Vertebroplasty for treatment of osteoporotic vertebral compression fractures with intravertebral cleft
10.3969/j.issn.2095-4344.2014.13.019
- VernacularTitle:椎体成形治疗伴椎体裂隙骨质疏松性椎体压缩骨折
- Author:
Zengtao HOU
;
Bohua CHEN
- Publication Type:Journal Article
- Keywords:
biocompatible materials;
vertebroplasty;
osteoporosis;
fractures,bone
- From:
Chinese Journal of Tissue Engineering Research
2014;(13):2077-2082
- CountryChina
- Language:Chinese
-
Abstract:
BACKGROUND:Clinical practice verified that percutaneous vertebroplasty in the treatment of osteoporotic vertebral compression fractures obtained obvious curative effects.
OBJECTIVE:To compare the therapeutic effect of percutaneous vertebroplasty for treatment for osteoporotic vertebral compression fractures with or without intravertebral cleft, in order to evaluate the efficacy and safety of percutaneous vertebroplasty for treatment of osteoporotic vertebral compression fractures.
METHODS:A total of 76 patients with osteoporotic vertebral compression fractures were selected and divided into two groups. Experimental group consisted of 27 patients with intravertebral cleft. Control group comprised 49 patients without intravertebral cleft. After vertebroplasty, visual analogue scale and Oswestry disability index, changes of anterior vertebral height, and types and characteristics of bone cement leakage were compared between the two groups.
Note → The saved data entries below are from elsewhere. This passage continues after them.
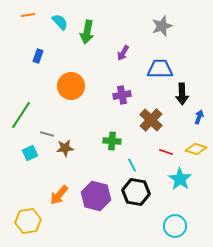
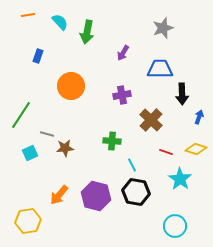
gray star: moved 1 px right, 2 px down
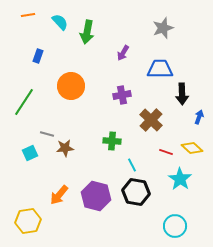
green line: moved 3 px right, 13 px up
yellow diamond: moved 4 px left, 1 px up; rotated 25 degrees clockwise
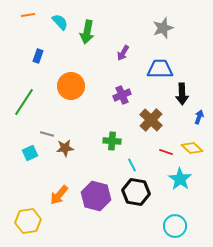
purple cross: rotated 12 degrees counterclockwise
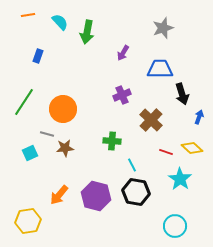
orange circle: moved 8 px left, 23 px down
black arrow: rotated 15 degrees counterclockwise
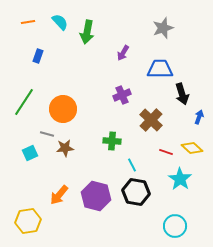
orange line: moved 7 px down
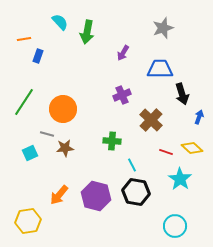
orange line: moved 4 px left, 17 px down
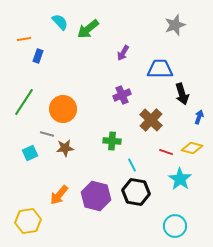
gray star: moved 12 px right, 3 px up
green arrow: moved 1 px right, 3 px up; rotated 40 degrees clockwise
yellow diamond: rotated 30 degrees counterclockwise
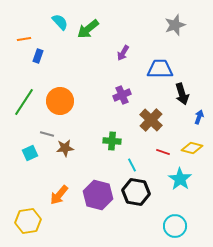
orange circle: moved 3 px left, 8 px up
red line: moved 3 px left
purple hexagon: moved 2 px right, 1 px up
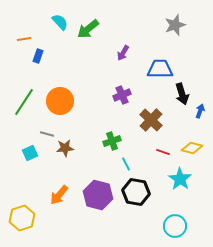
blue arrow: moved 1 px right, 6 px up
green cross: rotated 24 degrees counterclockwise
cyan line: moved 6 px left, 1 px up
yellow hexagon: moved 6 px left, 3 px up; rotated 10 degrees counterclockwise
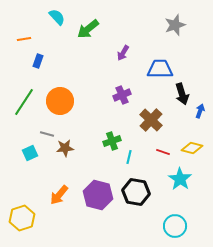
cyan semicircle: moved 3 px left, 5 px up
blue rectangle: moved 5 px down
cyan line: moved 3 px right, 7 px up; rotated 40 degrees clockwise
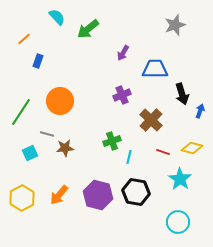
orange line: rotated 32 degrees counterclockwise
blue trapezoid: moved 5 px left
green line: moved 3 px left, 10 px down
yellow hexagon: moved 20 px up; rotated 10 degrees counterclockwise
cyan circle: moved 3 px right, 4 px up
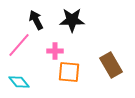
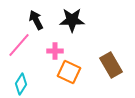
orange square: rotated 20 degrees clockwise
cyan diamond: moved 2 px right, 2 px down; rotated 70 degrees clockwise
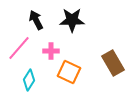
pink line: moved 3 px down
pink cross: moved 4 px left
brown rectangle: moved 2 px right, 2 px up
cyan diamond: moved 8 px right, 4 px up
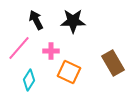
black star: moved 1 px right, 1 px down
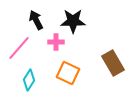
pink cross: moved 5 px right, 9 px up
orange square: moved 1 px left, 1 px down
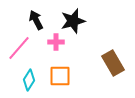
black star: rotated 15 degrees counterclockwise
orange square: moved 8 px left, 3 px down; rotated 25 degrees counterclockwise
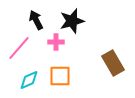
black star: moved 1 px left
cyan diamond: rotated 35 degrees clockwise
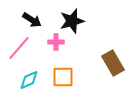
black arrow: moved 4 px left; rotated 150 degrees clockwise
orange square: moved 3 px right, 1 px down
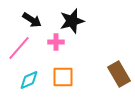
brown rectangle: moved 6 px right, 11 px down
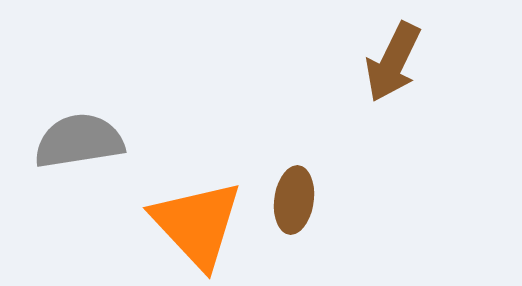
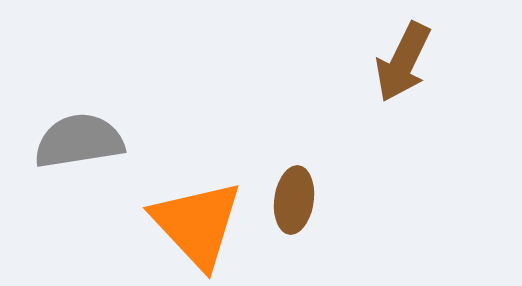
brown arrow: moved 10 px right
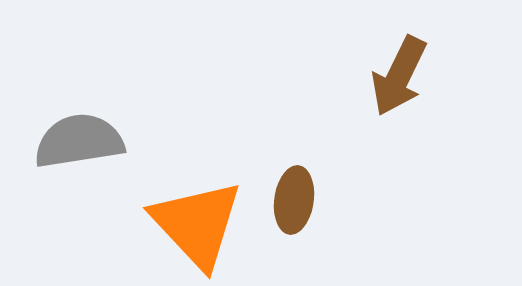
brown arrow: moved 4 px left, 14 px down
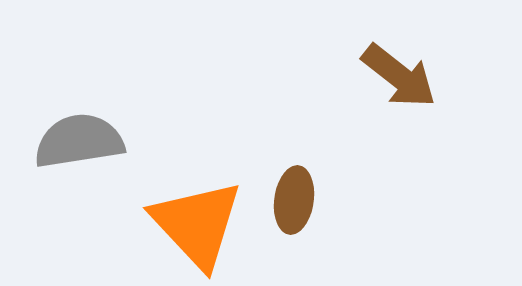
brown arrow: rotated 78 degrees counterclockwise
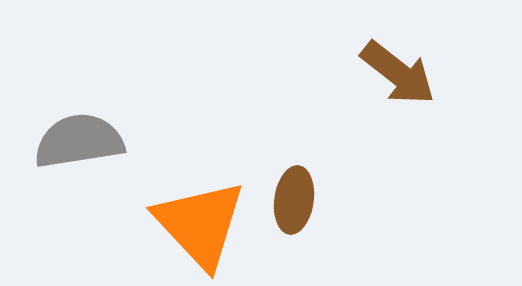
brown arrow: moved 1 px left, 3 px up
orange triangle: moved 3 px right
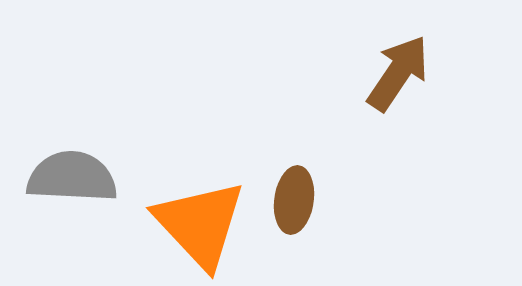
brown arrow: rotated 94 degrees counterclockwise
gray semicircle: moved 7 px left, 36 px down; rotated 12 degrees clockwise
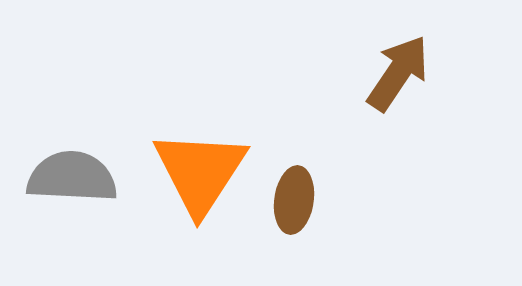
orange triangle: moved 52 px up; rotated 16 degrees clockwise
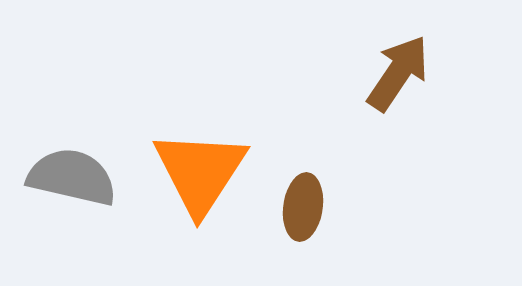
gray semicircle: rotated 10 degrees clockwise
brown ellipse: moved 9 px right, 7 px down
RESULTS AND CONCLUSION:Visual analogue scale and Oswestry disability index were significantly decreased after treatment in the two groups (P<0.05). No significant differences in visual analogue scale, Oswestry disability index and incidence of bone cement leakage were detected between the two groups after treatment (P>0.05). No significant difference in the height of injured vertebra was detectable between pretreatment and posttreatment in the two groups (P>0.05). These results suggested that vertebroplasty is an effective method for lessening the pain in osteoporotic vertebral compression fractures in patients with or without intravertebral cleft, improving spinal activity function and elevating social activities. However, percutaneous vertebroplasty cannot effectively recover the height of the vertebra.